Livelihood and conflict
In the monsoon, Chandrapur's forest is thicker than usual on both sides of the road that leads from Sindewahi block to Mul block, 30 km away. In Chitegaon — a village of 1,200 people, most farmers — a tiger called TF3 killed Sheshraj Nagose (32), the son of a paddy farmer Pandurang Nagose (65).
Outside his house, where his hens wander around, Pandurang shows a photo of his son on his mobile phone, taken after the attack. 'We are confined to our homes. We can't walk, travel alone at night, or go to our farms for routine work. Allowing children to travel alone to school is scary,' he says.
After Sheshraj's death, his wife got a daily wage job at Rajoli forest depot, earning a monthly ₹14,000, while the family was given a compensation of ₹25 lakh. Chitegaon villagers want high fences across all the farms as tigers usually attack when people are either bending over or sitting.
However, villagers complain that they are also fearful of their cattle being attacked. 'Cattle are expensive to buy, and we face huge losses if tigers take them, even though there is compensation,' says Mirabai Uikye (70) from Chitegaon, who says she has lost several animals, including a hen recently. According to the data, 3,416 cattle were killed from January 2024 to June 2025.
In another village, 2 km from Chitegaon, is Maregaon, where farmer Maruti Karanshya (25) was injured on June 26. He went to the local government hospital and was discharged on June 30, but says tiger injuries are getting worse, and the hospital is ill-equipped. 'They live in a high-risk area, yet the primary healthcare centre does not have the basics, like immunoglobulin injections to prevent infections,' his relative adds.
Khobragade admits, 'We do fall short in some areas, but government policies are working to strengthen healthcare services,' he says.
Pathak says, 'One of the biggest challenges is that people do not listen, despite giving them safety instructions. However, in the coming year, we won't open the tender for areas that have more casualties and movement of tigers.'
Tourism tames the tigers
In TATR, around 3.5 to 4 lakh people visit Tadoba every month, says the Forest Department. Although tiger tourism generates local jobs, it also has a negative impact on locals, as excessive tourism can disrupt the natural behaviour of tigers.

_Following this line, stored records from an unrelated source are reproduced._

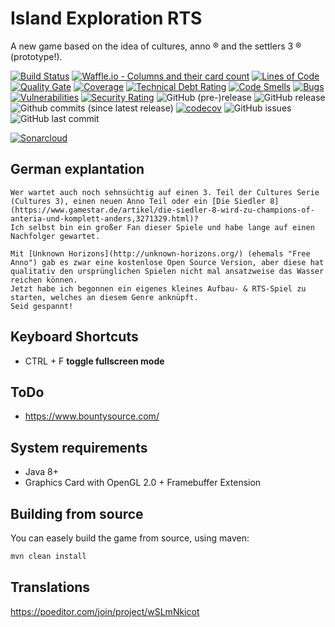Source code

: # Island Exploration RTS

A new game based on the idea of cultures, anno ® and the settlers 3 ® (prototype!).

[![Build Status](https://travis-ci.org/JuKu/island-exploration-rts.svg?branch=master)](https://travis-ci.org/JuKu/island-exploration-rts)
[![Waffle.io - Columns and their card count](https://badge.waffle.io/JuKu/island-exploration-rts.svg?columns=all)](https://waffle.io/JuKu/island-exploration-rts)
[![Lines of Code](https://sonarcloud.io/api/project_badges/measure?project=com.jukusoft%3Aisland-exploration-rts&metric=ncloc)](https://sonarcloud.io/dashboard/index/com.jukusoft%3Aisland-exploration-rts) 
[![Quality Gate](https://sonarcloud.io/api/project_badges/measure?project=com.jukusoft%3Aisland-exploration-rts&metric=alert_status)](https://sonarcloud.io/dashboard/index/com.jukusoft%3Aisland-exploration-rts) 
[![Coverage](https://sonarcloud.io/api/project_badges/measure?project=com.jukusoft%3Aisland-exploration-rts&metric=coverage)](https://sonarcloud.io/dashboard/index/com.jukusoft%3Aisland-exploration-rts) 
[![Technical Debt Rating](https://sonarcloud.io/api/project_badges/measure?project=com.jukusoft%3Aisland-exploration-rts&metric=sqale_index)](https://sonarcloud.io/dashboard/index/com.jukusoft%3Aisland-exploration-rts) 
[![Code Smells](https://sonarcloud.io/api/project_badges/measure?project=com.jukusoft%3Aisland-exploration-rts&metric=code_smells)](https://sonarcloud.io/dashboard/index/com.jukusoft%3Aisland-exploration-rts) 
[![Bugs](https://sonarcloud.io/api/project_badges/measure?project=com.jukusoft%3Aisland-exploration-rts&metric=bugs)](https://sonarcloud.io/dashboard/index/com.jukusoft%3Aisland-exploration-rts) 
[![Vulnerabilities](https://sonarcloud.io/api/project_badges/measure?project=com.jukusoft%3Aisland-exploration-rts&metric=vulnerabilities)](https://sonarcloud.io/dashboard/index/com.jukusoft%3Aisland-exploration-rts) 
[![Security Rating](https://sonarcloud.io/api/project_badges/measure?project=com.jukusoft%3Aisland-exploration-rts&metric=security_rating)](https://sonarcloud.io/dashboard/index/com.jukusoft%3Aisland-exploration-rts) 
![GitHub (pre-)release](https://img.shields.io/github/release/JuKu/island-exploration-rts/all.svg)
![GitHub release](https://img.shields.io/github/release/JuKu/island-exploration-rts.svg)
![Github commits (since latest release)](https://img.shields.io/github/commits-since/JuKu/island-exploration-rts/latest.svg)
[![codecov](https://codecov.io/gh/JuKu/island-exploration-rts/branch/master/graph/badge.svg)](https://codecov.io/gh/JuKu/island-exploration-rts)
![GitHub issues](https://img.shields.io/github/issues/JuKu/island-exploration-rts.svg)
![GitHub last commit](https://img.shields.io/github/last-commit/JuKu/island-exploration-rts.svg)

[![Sonarcloud](https://sonarcloud.io/api/project_badges/quality_gate?project=com.jukusoft%3Aisland-exploration-rts)](https://sonarcloud.io/dashboard/index/com.jukusoft%3Aisland-exploration-rts)

## German explantation

```text
Wer wartet auch noch sehnsüchtig auf einen 3. Teil der Cultures Serie (Cultures 3), einen neuen Anno Teil oder ein [Die Siedler 8](https://www.gamestar.de/artikel/die-siedler-8-wird-zu-champions-of-anteria-und-komplett-anders,3271329.html)?
Ich selbst bin ein großer Fan dieser Spiele und habe lange auf einen Nachfolger gewartet.

Mit [Unknown Horizons](http://unknown-horizons.org/) (ehemals "Free Anno") gab es zwar eine kostenlose Open Source Version, aber diese hat qualitativ den ursprünglichen Spielen nicht mal ansatzweise das Wasser reichen können.
Jetzt habe ich begonnen ein eigenes kleines Aufbau- & RTS-Spiel zu starten, welches an diesem Genre anknüpft.
Seid gespannt!
```

## Keyboard Shortcuts

  - CTRL + F **toggle fullscreen mode**
  
## ToDo

  - https://www.bountysource.com/
  
## System requirements

  - Java 8+
  - Graphics Card with OpenGL 2.0 + Framebuffer Extension
  
## Building from source

You can easely build the game from source, using maven:

```bash
mvn clean install
```

## Translations

https://poeditor.com/join/project/wSLmNkicot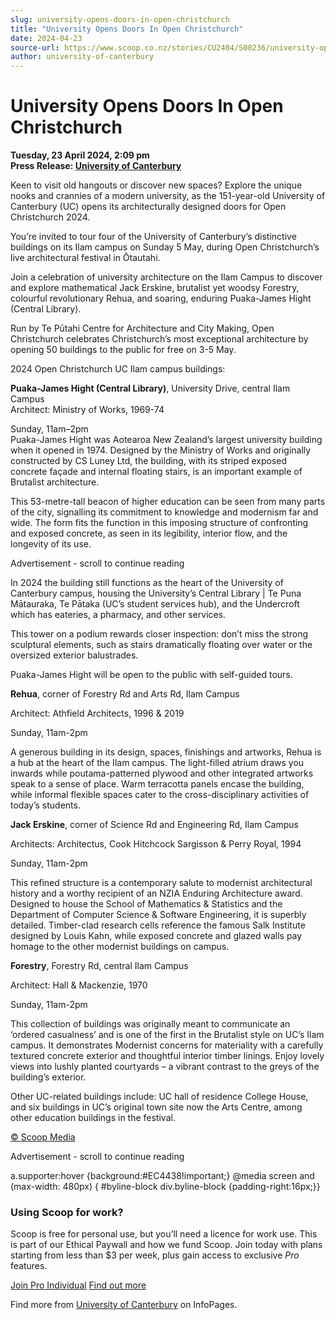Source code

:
 ```yaml
---
slug: university-opens-doors-in-open-christchurch
title: "University Opens Doors In Open Christchurch"
date: 2024-04-23
source-url: https://www.scoop.co.nz/stories/CU2404/S00236/university-opens-doors-in-open-christchurch.htm
author: university-of-canterbury
---
```

University Opens Doors In Open Christchurch
===========================================

**Tuesday, 23 April 2024, 2:09 pm**  
**Press Release: [University of Canterbury](https://info.scoop.co.nz/University_of_Canterbury)**

Keen to visit old hangouts or discover new spaces? Explore the unique nooks and crannies of a modern university, as the 151-year-old University of Canterbury (UC) opens its architecturally designed doors for Open Christchurch 2024.

You’re invited to tour four of the University of Canterbury’s distinctive buildings on its Ilam campus on Sunday 5 May, during Open Christchurch’s live architectural festival in Ōtautahi.

Join a celebration of university architecture on the Ilam Campus to discover and explore mathematical Jack Erskine, brutalist yet woodsy Forestry, colourful revolutionary Rehua, and soaring, enduring Puaka-James Hight (Central Library).

Run by Te Pūtahi Centre for Architecture and City Making, Open Christchurch celebrates Christchurch’s most exceptional architecture by opening 50 buildings to the public for free on 3-5 May.

2024 Open Christchurch UC Ilam campus buildings:

**Puaka-James Hight (Central Library)**, University Drive, central Ilam Campus   
Architect: Ministry of Works, 1969-74

Sunday, 11am–2pm   
Puaka-James Hight was Aotearoa New Zealand’s largest university building when it opened in 1974. Designed by the Ministry of Works and originally constructed by CS Luney Ltd, the building, with its striped exposed concrete façade and internal floating stairs, is an important example of Brutalist architecture.

This 53-metre-tall beacon of higher education can be seen from many parts of the city, signalling its commitment to knowledge and modernism far and wide. The form fits the function in this imposing structure of confronting and exposed concrete, as seen in its legibility, interior flow, and the longevity of its use.

Advertisement - scroll to continue reading





In 2024 the building still functions as the heart of the University of Canterbury campus, housing the University’s Central Library | Te Puna Mātauraka, Te Pātaka (UC’s student services hub), and the Undercroft which has eateries, a pharmacy, and other services.

This tower on a podium rewards closer inspection: don’t miss the strong sculptural elements, such as stairs dramatically floating over water or the oversized exterior balustrades.

Puaka-James Hight will be open to the public with self-guided tours.

**Rehua**, corner of Forestry Rd and Arts Rd, Ilam Campus

Architect: Athfield Architects, 1996 & 2019

Sunday, 11am-2pm

A generous building in its design, spaces, finishings and artworks, Rehua is a hub at the heart of the Ilam campus. The light-filled atrium draws you inwards while poutama-patterned plywood and other integrated artworks speak to a sense of place. Warm terracotta panels encase the building, while informal flexible spaces cater to the cross-disciplinary activities of today’s students.

**Jack Erskine**, corner of Science Rd and Engineering Rd, Ilam Campus

Architects: Architectus, Cook Hitchcock Sargisson & Perry Royal, 1994

Sunday, 11am-2pm

This refined structure is a contemporary salute to modernist architectural history and a worthy recipient of an NZIA Enduring Architecture award. Designed to house the School of Mathematics & Statistics and the Department of Computer Science & Software Engineering, it is superbly detailed. Timber-clad research cells reference the famous Salk Institute designed by Louis Kahn, while exposed concrete and glazed walls pay homage to the other modernist buildings on campus.

**Forestry**, Forestry Rd, central Ilam Campus

Architect: Hall & Mackenzie, 1970

Sunday, 11am-2pm

This collection of buildings was originally meant to communicate an ‘ordered casualness’ and is one of the first in the Brutalist style on UC’s Ilam campus. It demonstrates Modernist concerns for materiality with a carefully textured concrete exterior and thoughtful interior timber linings. Enjoy lovely views into lushly planted courtyards – a vibrant contrast to the greys of the building’s exterior.

Other UC-related buildings include: UC hall of residence College House, and six buildings in UC’s original town site now the Arts Centre, among other education buildings in the festival.

[© Scoop Media](http://www.scoop.co.nz/about/terms.html)  

Advertisement - scroll to continue reading



a.supporter:hover {background:#EC4438!important;} @media screen and (max-width: 480px) { #byline-block div.byline-block {padding-right:16px;}}

### Using Scoop for work?

Scoop is free for personal use, but you’ll need a licence for work use. This is part of our Ethical Paywall and how we fund Scoop. Join today with plans starting from less than $3 per week, plus gain access to exclusive _Pro_ features.  
  
[Join Pro Individual](https://pro.scoop.co.nz/Individual/?from=ProIn24) [Find out more](https://pro.scoop.co.nz/using-scoop-for-work/?from=ProIn24)

Find more from [University of Canterbury](https://info.scoop.co.nz/University_of_Canterbury) on InfoPages.
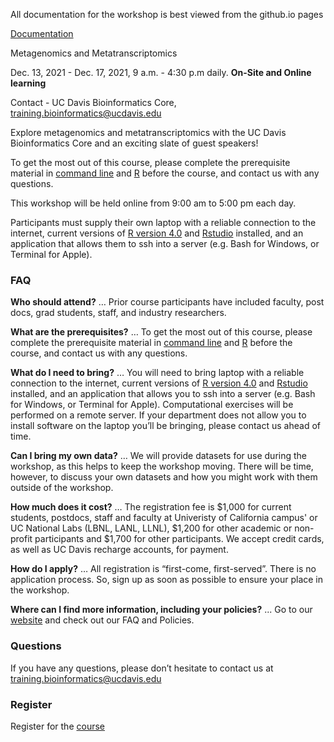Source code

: All documentation for the workshop is best viewed from the github.io pages

[Documentation](https://ucdavis-bioinformatics-training.github.io/2021-December-Metagenomics-and-Metatranscriptomics/)

Metagenomics and Metatranscriptomics

Dec. 13, 2021 - Dec. 17, 2021, 9 a.m. - 4:30 p.m daily. **On-Site and Online learning**

Contact - UC Davis Bioinformatics Core, [training.bioinformatics@ucdavis.edu](mailto:training.bioinformatics@ucdavis.edu)

Explore metagenomics and metatranscriptomics with the UC Davis Bioinformatics Core and an exciting slate of guest speakers!

To get the most out of this course, please complete the prerequisite material in [command line](base/cli_prerequisites) and [R](base/r_prerequisites) before the course, and contact us with any questions.

This workshop will be held online from 9:00 am to 5:00 pm each day.

Participants must supply their own laptop with a reliable connection to the internet, current versions of [R version 4.0](https://cloud.r-project.org/) and [Rstudio](https://rstudio.com/products/rstudio/download/#download) installed, and an application that allows them to ssh into a server (e.g. Bash for Windows, or Terminal for Apple).

### FAQ

**Who should attend?** … Prior course participants have included faculty, post docs, grad students, staff, and industry researchers.

**What are the prerequisites?** … To get the most out of this course, please complete the prerequisite material in [command line](base/cli_prerequisites) and [R](base/r_prerequisites) before the course, and contact us with any questions.

**What do I need to bring?** … You will need to bring laptop with a reliable connection to the internet, current versions of [R version 4.0](https://cloud.r-project.org/) and [Rstudio](https://rstudio.com/products/rstudio/download/#download) installed, and an application that allows you to ssh into a server (e.g. Bash for Windows, or Terminal for Apple). Computational exercises will be performed on a remote server. If your department does not allow you to install software on the laptop you’ll be bringing, please contact us ahead of time.

**Can I bring my own data?** … We will provide datasets for use during the workshop, as this helps to keep the workshop moving. There will be time, however, to discuss your own datasets and how you might work with them outside of the workshop.

**How much does it cost?** … The registration fee is $1,000 for current students, postdocs, staff and faculty at Univeristy of California campus' or UC National Labs (LBNL, LANL, LLNL), $1,200 for other academic or non-profit participants and $1,700 for other participants. We accept credit cards, as well as UC Davis recharge accounts, for payment.

**How do I apply?** … All registration is “first-come, first-served”. There is no application process.  So, sign up as soon as possible to ensure your place in the workshop.

**Where can I find more information, including your policies?**  ... Go to our [website](bioinformatics.ucdavis.edu/training/) and check out our FAQ and Policies.

### Questions

If you have any questions, please don’t hesitate to contact us at [training.bioinformatics@ucdavis.edu](mailto:training.bioinformatics@ucdavis.edu)


### Register

Register for the [course](https://registration.genomecenter.ucdavis.edu/events/metagenomics_december_2021/)
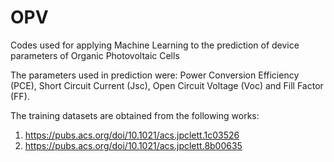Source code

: # OPV
Codes used for applying Machine Learning to the prediction of device parameters of Organic Photovoltaic Cells

The parameters used in prediction were: Power Conversion Efficiency (PCE), Short Circuit Current (Jsc), Open Circuit Voltage (Voc) and Fill Factor (FF).

The training datasets are obtained from the following works:
1) https://pubs.acs.org/doi/10.1021/acs.jpclett.1c03526
2) https://pubs.acs.org/doi/10.1021/acs.jpclett.8b00635
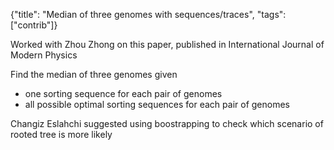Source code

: {"title": "Median of three genomes with sequences/traces", "tags": ["contrib"]}

Worked with Zhou Zhong on this paper, published in International Journal of Modern Physics

Find the median of three genomes given
* one sorting sequence for each pair of genomes
* all possible optimal sorting sequences for each pair of genomes

Changiz Eslahchi suggested using boostrapping to check which scenario of rooted tree is more likely

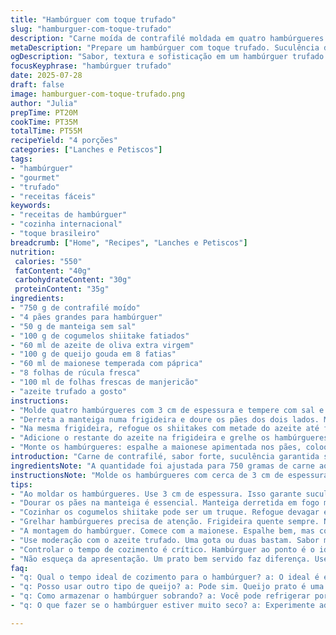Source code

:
 ```yaml
---
title: "Hambúrguer com toque trufado"
slug: "hamburguer-com-toque-trufado"
description: "Carne moída de contrafilé moldada em quatro hambúrgueres altos. Pães dourados na manteiga. Cogumelos shiitake no azeite para sabor terroso. Fatias de queijo gouda no topo das carnes, derretendo na chapa quente. Maionese com um toque de páprica em vez do aioli tradicional. Folhas de rúcula substituem a alface prevista. Manjericão fresco traz aroma verde. Gotas de azeite trufado ao final para um toque aromático exclusivo. Tempo de cozimento ajustado para 4-7 minutos, garantindo carne ao ponto. Receita sem lactose, sem nozes, com ingredientes substituídos para variação."
metaDescription: "Prepare um hambúrguer com toque trufado. Suculência do contrafilé, pães dourados e sabor intenso dos shiitakes. Uma explosão de sabores."
ogDescription: "Sabor, textura e sofisticação em um hambúrguer trufado. Contrafilé, queijo gouda, cogumelos shiitake. Um prato de dar água na boca."
focusKeyphrase: "hambúrguer trufado"
date: 2025-07-28
draft: false
image: hamburguer-com-toque-trufado.png
author: "Julia"
prepTime: PT20M
cookTime: PT35M
totalTime: PT55M
recipeYield: "4 porções"
categories: ["Lanches e Petiscos"]
tags:
- "hambúrguer"
- "gourmet"
- "trufado"
- "receitas fáceis"
keywords:
- "receitas de hambúrguer"
- "cozinha internacional"
- "toque brasileiro"
breadcrumb: ["Home", "Recipes", "Lanches e Petiscos"]
nutrition: 
 calories: "550"
 fatContent: "40g"
 carbohydrateContent: "30g"
 proteinContent: "35g"
ingredients:
- "750 g de contrafilé moído"
- "4 pães grandes para hambúrguer"
- "50 g de manteiga sem sal"
- "100 g de cogumelos shiitake fatiados"
- "60 ml de azeite de oliva extra virgem"
- "100 g de queijo gouda em 8 fatias"
- "60 ml de maionese temperada com páprica"
- "8 folhas de rúcula fresca"
- "100 ml de folhas frescas de manjericão"
- "azeite trufado a gosto"
instructions:
- "Molde quatro hambúrgueres com 3 cm de espessura e tempere com sal e pimenta. Reserve."
- "Derreta a manteiga numa frigideira e doure os pães dos dois lados. Mantenha aquecido."
- "Na mesma frigideira, refogue os shiitakes com metade do azeite até ficarem levemente dourados, tempere, e reserve-os num prato quente."
- "Adicione o restante do azeite na frigideira e grelhe os hambúrgueres de 4 a 7 minutos por lado, até atingir o ponto desejado. Tempere durante o cozimento. Pouco antes de terminar, coloque as fatias de gouda para derreter sobre as carnes."
- "Monte os hambúrgueres: espalhe a maionese apimentada nos pães, coloque as folhas de rúcula, os hambúrgueres com queijo derretido, distribua os cogumelos por cima, finalize com folhas de manjericão fresco e regue com gotas de azeite trufado. Cubra com a outra metade do pão."
introduction: "Carne de contrafilé, sabor forte, suculência garantida se feito na medida certa. Pães crocantes, douradinhos na manteiga. Cogumelos shiitake trocando os pleurotes para um toque mais terroso, intenso. Queijo gouda que derrete fácil, cumpre bem o papel de queijo cremoso. Maionese com páprica, ardência sutil, nada de aioli tradicional, pra variar. Folhas de rúcula no lugar da alface, mais marcante, verdura com personalidade. Manjericão fresco liberando aroma fresco. Azeite trufado pra fechar com chave de ouro. Tempo estendido pra carne ficar perfeita, 5 minutos para suculência e 7 para mais bem passada. Receita acessível, rincha preconceito contra hambúrguer gourmet. Pra fazer em casa, em 55 minutos está tudo pronto. Nem precisa abrir mão do sabor sofisticado pra cozinhar rapidinho."
ingredientsNote: "A quantidade foi ajustada para 750 gramas de carne ao invés de 1 kg, porque o preparo ficou mais equilibrado para pães grandes, evitando hambúrgueres muito altos ou difíceis de manipular. A manteiga diminuiu de 60 ml para 50 g para não pesar demais no sabor mas ainda garantir o dourado dos pães. Cogumelos shiitake substituem os pleurotes, trazendo um sabor mais intenso e brasileira, pois shiitake é fácil de achar fresco em qualquer mercado local. Troquei o queijo brie de Meaux pelo gouda por ser uma opção mais fácil de encontrar, com bom derretimento. A maionese ganhou páprica para introduzir um toque levemente picante. A rúcula substitui a alface frisée vermelha, pois tem personalidade e é muito popular em hambúrgueres brasileiros. O manjericão fresco permanece para complementar aromas. O azeite trufado deve ser usado com moderação para não cobrir demais os outros sabores."
instructionsNote: "Molde os hambúrgueres com cerca de 3 cm de espessura e tempere bem com sal e pimenta para realçar a carne. O segredo está no tempo de cozimento: deixe a frigideira sempre quente e não mexa muito para criar uma crosta crocante. O sabor do cogumelo shiitake ganha destaque ao ser refogado separadamente em azeite, e alguns minutos mais lento garantem textura ideal. Dourar os pães na manteiga cria uma camada crocante que ajuda a sustentar o hambúrguer. Colocar o queijo gouda só no final da grelha evita que ele derreta demais e escorra, assim fica saboroso e no ponto certo. A maionese temperada com páprica espalhada no pão base dá um toque diferenciado e intensifica o sabor da carne. Montagem rápida: coloque rúcula primeiro para evitar umidade excessiva, espaço para o hambúrguer, os cogumelos por cima para perfume, manjericão fresco para acidez e aroma e regue com azeite trufado para um ar sofisticado. Sirva imediatamente para não perder a textura dos pães."
tips:
- "Ao moldar os hambúrgueres. Use 3 cm de espessura. Isso garante suculência. Tempere logo com sal e pimenta. Não esqueça de deixar o formato bem firme. Pode amassar um pouco. Fica mais consistente."
- "Dourar os pães na manteiga é essencial. Manteiga derretida em fogo médio. Não coloque tudo de uma vez. Vire até ficar crocante. Isso forma uma proteção contra umidade. Mantém o pão saboroso, crocante."
- "Cozinhar os cogumelos shiitake pode ser um truque. Refogue devagar em azeite. Para sabor concentrado. Não misture muito. Agrega textura e aroma. Reserve bem aquecido para o final. Evita que fiquem murchos."
- "Grelhar hambúrgueres precisa de atenção. Frigideira quente sempre. Não fique movendo muito. O correto é deixar formar a crosta. Coloque o queijo gouda só no final. Assim, derrete bem sem escorregar."
- "A montagem do hambúrguer. Comece com a maionese. Espalhe bem, mas com cuidado. Após isso, a rúcula. Evita que o pão fique encharcado. Após os cogumelos por cima. Finalize com o manjericão e o azeite trufado."
- "Use moderação com o azeite trufado. Uma gota ou duas bastam. Sabor muito forte pode encobrir o resto. Experimente em pequenas quantidades. Alterne sabores. A combinação perfeita é a chave."
- "Controlar o tempo de cozimento é crítico. Hambúrguer ao ponto é o ideal. Não muito mal feito. Mas também não seco demais. Siga os tempos de 4 a 7 minutos. Dependendo do gosto da carne."
- "Não esqueça da apresentação. Um prato bem servido faz diferença. Use folhas frescas, cores vibrantes. É o visual que chama a atenção. Capriche na hora de servir. Faz o hambúrguer ficar ainda mais agradável."
faq:
- "q: Qual o tempo ideal de cozimento para o hambúrguer? a: O ideal é entre 4 e 7 minutos de cada lado. Dependendo do ponto da carne. Se quiser mais suculento, opte por menos tempo."
- "q: Posso usar outro tipo de queijo? a: Pode sim. Queijo prato é uma boa alternativa. Mas escolha um que derreta bem. Não recomendado queijos muito firmes."
- "q: Como armazenar o hambúrguer sobrando? a: Você pode refrigerar por 2 a 3 dias. Ou congelar se preferir. Certifique-se de envolver bem os hambúrgueres. Para manter sabor."
- "q: O que fazer se o hambúrguer estiver muito seco? a: Experimente adicionar maionese. Ou um toque de azeite durante o grelhado. Isso ajuda a umedecer. Mas sempre padrão de cozimento é fundamental."

---
```

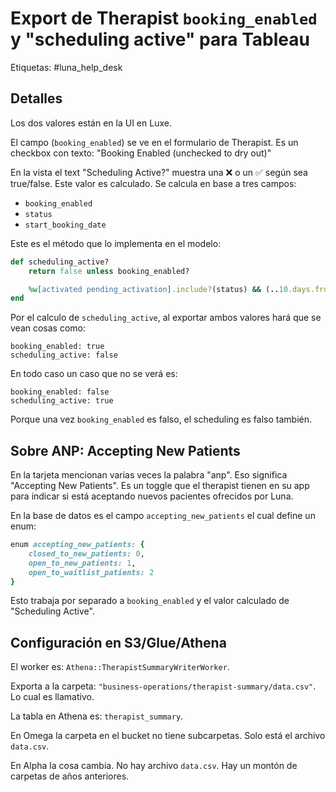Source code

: # Export de Therapist `booking_enabled` y "scheduling active" para Tableau

Etiquetas: #luna_help_desk 

## Detalles

Los dos valores están en la UI en Luxe.

El campo (`booking_enabled`) se ve en el formulario de Therapist. Es un checkbox con texto: "Booking Enabled (unchecked to dry out)"

En la vista el text "Scheduling Active?" muestra una ❌ o un ✅ según sea true/false. Este valor es calculado. Se calcula en base a tres campos:

- `booking_enabled`
- `status`
- `start_booking_date`

Este es el método que lo implementa en el modelo:
```ruby
def scheduling_active?
	return false unless booking_enabled?

	%w[activated pending_activation].include?(status) && (..10.days.from_now).cover?(start_booking_date)
end
```


Por el calculo de `scheduling_active`, al exportar ambos valores hará que se vean cosas como:
```
booking_enabled: true
scheduling_active: false
```

En todo caso un caso que no se verá es:
```
booking_enabled: false
scheduling_active: true
```

Porque una vez `booking_enabled` es falso, el scheduling es falso también.

## Sobre ANP: Accepting New Patients

En la tarjeta mencionan varias veces la palabra "anp". Eso significa "Accepting New Patients". Es un toggle que el therapist tienen en su app para indicar si está aceptando nuevos pacientes ofrecidos por Luna.

En la base de datos es el campo `accepting_new_patients` el cual define un enum:
```ruby
enum accepting_new_patients: {
	closed_to_new_patients: 0,
	open_to_new_patients: 1,
	open_to_waitlist_patients: 2
}
```

Esto trabaja por separado a `booking_enabled` y el valor calculado de "Scheduling Active".

## Configuración en S3/Glue/Athena

El worker es: `Athena::TherapistSummaryWriterWorker`.

Exporta a la carpeta: `"business-operations/therapist-summary/data.csv"`. Lo cual es llamativo.

La tabla en Athena es: `therapist_summary`.

En Omega la carpeta en el bucket no tiene subcarpetas. Solo está el archivo `data.csv`.

En Alpha la cosa cambia. No hay archivo `data.csv`. Hay un montón de carpetas de años anteriores.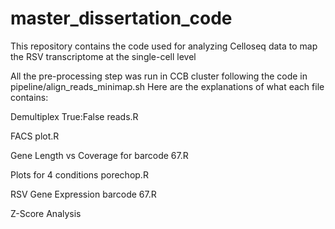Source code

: # master_dissertation_code
This repository contains the code used for analyzing Celloseq data to map the RSV transcriptome at the single-cell level

All the pre-processing step was run in CCB cluster following the code in pipeline/align_reads_minimap.sh
Here are the explanations of what each file contains: 

Demultiplex True:False reads.R 

FACS plot.R 

Gene Length vs Coverage for barcode 67.R 

Plots for 4 conditions porechop.R

RSV Gene Expression barcode 67.R 

Z-Score Analysis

Former member of the State Board of Wildlife, Yadav Tarte Patil, says, 'Tigers have become used to people. If a tigress with four cubs sees hundreds of humans, the fear vanishes. Fear is one of the key elements for co-existence.'
However, TATR officials say tourism will decrease the dependency of people on the forest. Currently, many villagers are dependent on forest produce, like tendu and mahua. Forest officer Pathak says,
'TATR has 17 gates, which require guards; then there are drivers, cleaning staff, and many indirect employment possibilities. We employ thousands of people and at least 600 to prevent poaching.'
Chopane recommends that tourists not be allowed at mating spots, attack spots, and the sub-adults' resting spots. In the long run, he says, the forest department should work on the conservation of fragmented forests to create underpasses for animals.
The villagers have asked for the shifting of tigers, which the veterinarian has ruled out, as tigers can be stressed due to a new geographical area. Besides, Maharashtra has shortcomings in the mapping of tigers, which could probably help with relocation, he says. 'Sterilisation will disturb the ecosystem, so we need to experiment with reverse population, causing a 1.5-year delay in reproduction,' says Khobragade.
He says the setting up of rewilding centres in Chandrapur to rehabilitate the cubs captured in human-wildlife conflict, is a good idea. 'The cubs in zoos deserve a chance to be in the wild and survive,' he adds.